Requirement 1
Reproduce word for word the part of the Wings to Awakening excerpt starting at "The WINGS to" and ending at "Path (MN 103).".
Requirement 2
Answer these from the Wings to Awakening excerpt:
(a) Which edition is this, and in what year was it revised?
(b) How many Requisites of Enlightenment do the listed things add up to?
(c) In what town and state is the Barre Center of Buddhist Studies?
Requirement 3
Extend the Wings to Awakening excerpt, picking up after its final sentence.

Text
========================

The WINGS to AWAKENING:
An Anthology from the Pali Canon
Translated and explained by Ven. Thanissaro (Geoffrey DeGraff), 7th edition, revised 2013
So this is what you think of me: “The sympathetic Blessed One, seeking our well-being, teaches the Dharma out of sympathy.” Then you should train yourselves -- harmoniously, cordially, without dispute -- in the things (dhammas) [pertaining to enlightenment that] I have pointed out, having directly known them:
  1. the Four Foundations of Mindfulness,
  2. the Four Right Efforts,
  3. the Four Bases of Power,
  4. the Five Faculties,
  5. the Five Strengths,
  6. the Seven Factors of Enlightenment,
  7. the Noble Eightfold Path (MN 103).
[These add up to 37 Requisites of Enlightenment although many of them repeat, such as "mindfulness," which occurs about 14 times as we shall see when they are broken down and analyzed.]

Acknowledgments
This book has been several years in the making. In the course of assembling it I have used some of the material it contains to lead study courses at the Barre Center of Buddhist Studies, Barre, Massachusetts; at Awareness Grove, Laguna Beach, California; with the Insight Meditation Society of Orange County, the San Diego Vipassana Community, and the Open Door Sangha of Santa Barbara.
 
The feedback coming from the participants in these courses has helped force me to clarify the presentation and to make explicit the connections between the words of the teachings and their application in practice. It has been encouraging to see that people in America -- contrary to their reputation in other parts of the world -- are interested in learning authentic Buddhist teachings and integrating them into their lives. This encouragement is what has given me the impetus to turn this material into a book.

========================

Collected data:
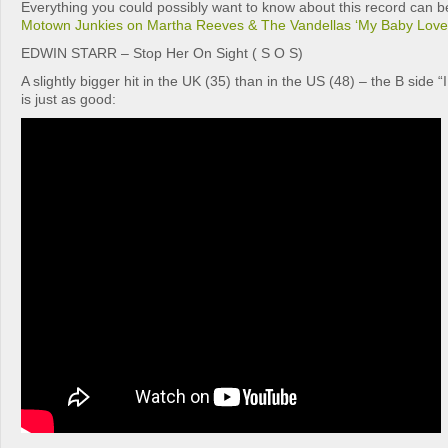
Everything you could possibly want to know about this record can be
Motown Junkies on Martha Reeves & The Vandellas ‘My Baby Love
EDWIN STARR – Stop Her On Sight ( S O S)
A slightly bigger hit in the UK (35) than in the US (48) – the B side 
is just as good:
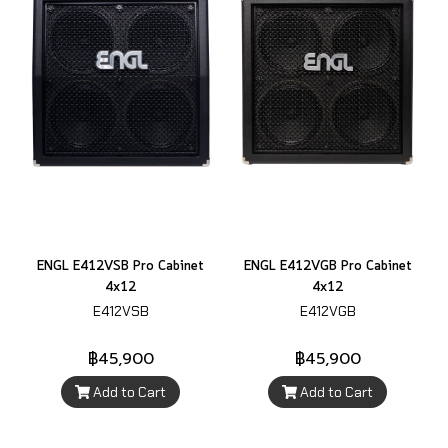
ENGL E412VSB Pro Cabinet
ENGL E412VGB Pro Cabinet
4x12
4x12
E412VSB
E412VGB
฿45,900
฿45,900
Add to Cart
Add to Cart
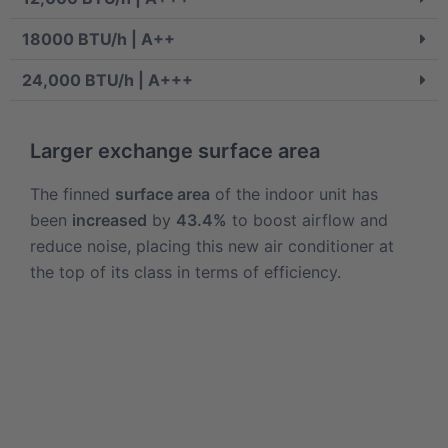
18000 BTU/h | A++
24,000 BTU/h | A+++
Larger exchange surface area
The finned
surface area
of the indoor unit has
been
increased
by
43.4%
to boost airflow and
reduce noise, placing this new air conditioner at
the top of its class in terms of efficiency.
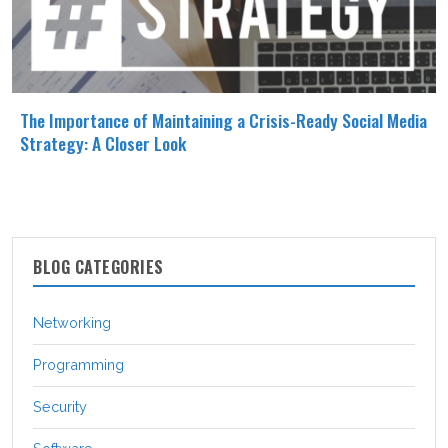
The Importance of Maintaining a Crisis-Ready Social Media
Strategy: A Closer Look
BLOG CATEGORIES
Networking
Programming
Security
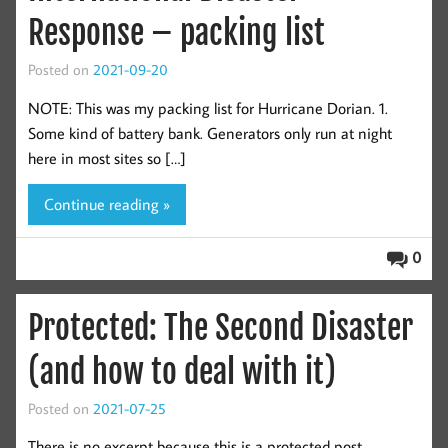
Response – packing list
Posted on
2021-09-20
NOTE: This was my packing list for Hurricane Dorian. 1.
Some kind of battery bank. Generators only run at night
here in most sites so […]
Continue reading »
0
Protected: The Second Disaster
(and how to deal with it)
Posted on
2021-07-25
There is no excerpt because this is a protected post.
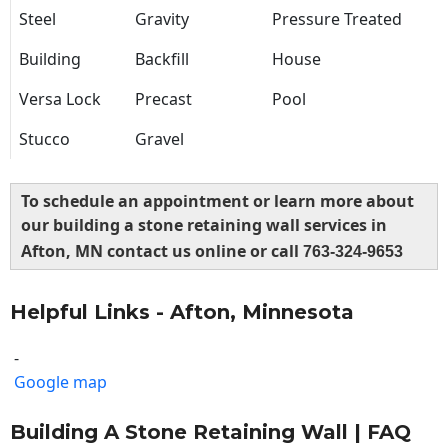
Steel
Gravity
Pressure Treated
Building
Backfill
House
Versa Lock
Precast
Pool
Stucco
Gravel
To schedule an appointment or learn more about
our building a stone retaining wall services in
Afton, MN contact us online or call
763-324-9653
Helpful Links - Afton, Minnesota
-
Google map
Building A Stone Retaining Wall | FAQ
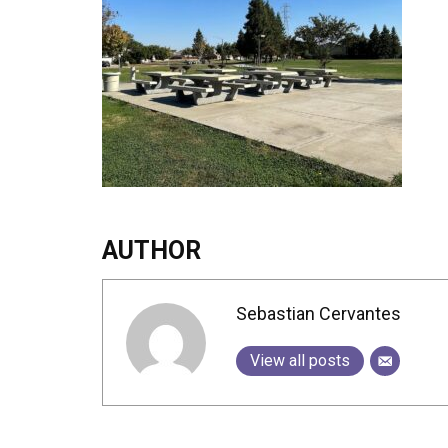
AUTHOR
Sebastian Cervantes
View all posts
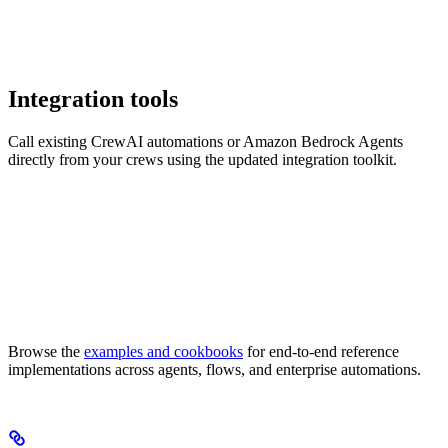
Integration tools
Call existing CrewAI automations or Amazon Bedrock Agents
directly from your crews using the updated integration toolkit.
Browse the
examples and cookbooks
for end-to-end reference
implementations across agents, flows, and enterprise automations.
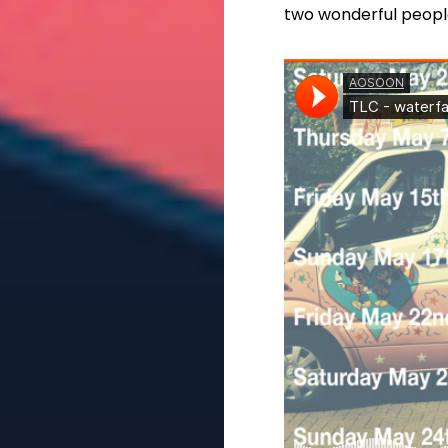
two wonderful peopl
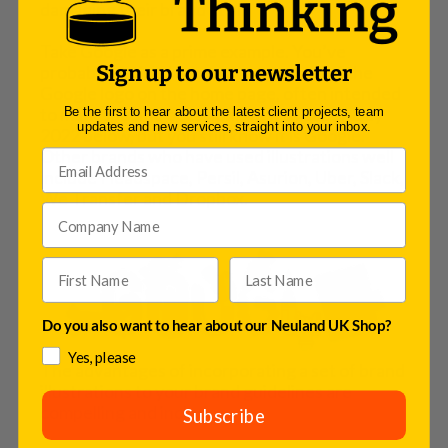
damaging their brand at all. 
Take Google as a prime example. You’ve 
probably noticed numerous versions of the 
Sign up to our newsletter
Google logo on the home page, often intended 
to mark specific occasion, such as Labor Day 
Be the first to hear about the latest client projects, team
updates and new services, straight into your inbox.
2022 below, but you still know it is Google. 
Other brands who have used illustrations well 
include Headspace, Persil, Asurion, Uber, Slack, 
We Transfer and Dropbox. 
Do you also want to hear about our Neuland UK Shop?
Yes, please
The advantages of incorporating a set of brand 
illustrations to your brand guidelines are 
compelling and include…
Subscribe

========================

Answer box 1
The WINGS to AWAKENING:
An Anthology from the Pali Canon
Translated and explained by Ven. Thanissaro (Geoffrey DeGraff), 7th edition, revised 2013
So this is what you think of me: “The sympathetic Blessed One, seeking our well-being, teaches the Dharma out of sympathy.” Then you should train yourselves -- harmoniously, cordially, without dispute -- in the things (dhammas) [pertaining to enlightenment that] I have pointed out, having directly known them:
  1. the Four Foundations of Mindfulness,
  2. the Four Right Efforts,
  3. the Four Bases of Power,
  4. the Five Faculties,
  5. the Five Strengths,
  6. the Seven Factors of Enlightenment,
  7. the Noble Eightfold Path (MN 103).

Answer box 2
(a) The 7th edition, revised 2013.
(b) 37.
(c) Barre, Massachusetts.

Answer box 3
In addition to the participants at the above courses, Dorothea Bowen, John Bullitt, Jim Colfax, Charles Hallisey, Karen King, Mu Soeng, Andrew Olendzki, Gregory M. Smith, and Jane Yudelman have read and offered valuable comments on earlier incarnations of the manuscript. John Bullitt also helped with the Index. The finished book owes a great deal to all of these people. Any mistakes that remain, of course, are my own responsibility....
- Ven. Thanissaro
Preface
HOW TO READ THIS BOOK
Many anthologies of the Buddha’s teachings have appeared in English, but this is the first to be organized around the set of teachings that the Buddha himself said formed the heart of his message: the [37 Requisites of Enlightenment or] Wings to Awakening (bodhi-pakkhiya-dhamma).
 
The material is arranged in three parts, preceded by a long introduction. The introduction tries to define the concept of [enlightenment or] awakening so as to give a clear sense of where the Wings to Awakening are headed. It does this by discussing the Buddha’s accounts of his own [enlightenment] awakening, with special focus on the way in which the principle of skillful kamma (in Sanskrit, karma) formed both the “how” and the “what” of that Awakening.
 
The Buddha was able to reach Awakening only by developing skillful kamma; this is the “how.” His understanding of the process of developing skillful kamma is what sparked the insights that constituted Awakening; this is the “what.”
 
With this background established, the remainder of the book focuses in detail on the Wings to Awakening as an expanded analysis of the “how.” Part One focuses on aspects of the principle of skillful kamma that shaped the way the Wings to Awakening are formulated. Part Two goes through the seven sets that make up the Wings to Awakening themselves:
  1. the Four Foundations of Mindfulness (here called the four frames of reference),
  2. the Four Right Efforts,
  3. the Four Bases of Power,
  4. the Five Faculties,
  5. the Five Strengths,
  6. the Seven Factors of Enlightenment, and
  7. the Noble Eightfold Path.
Part Three reduces all the terms in the seven sets to the five faculties and then deals with those faculties in detail.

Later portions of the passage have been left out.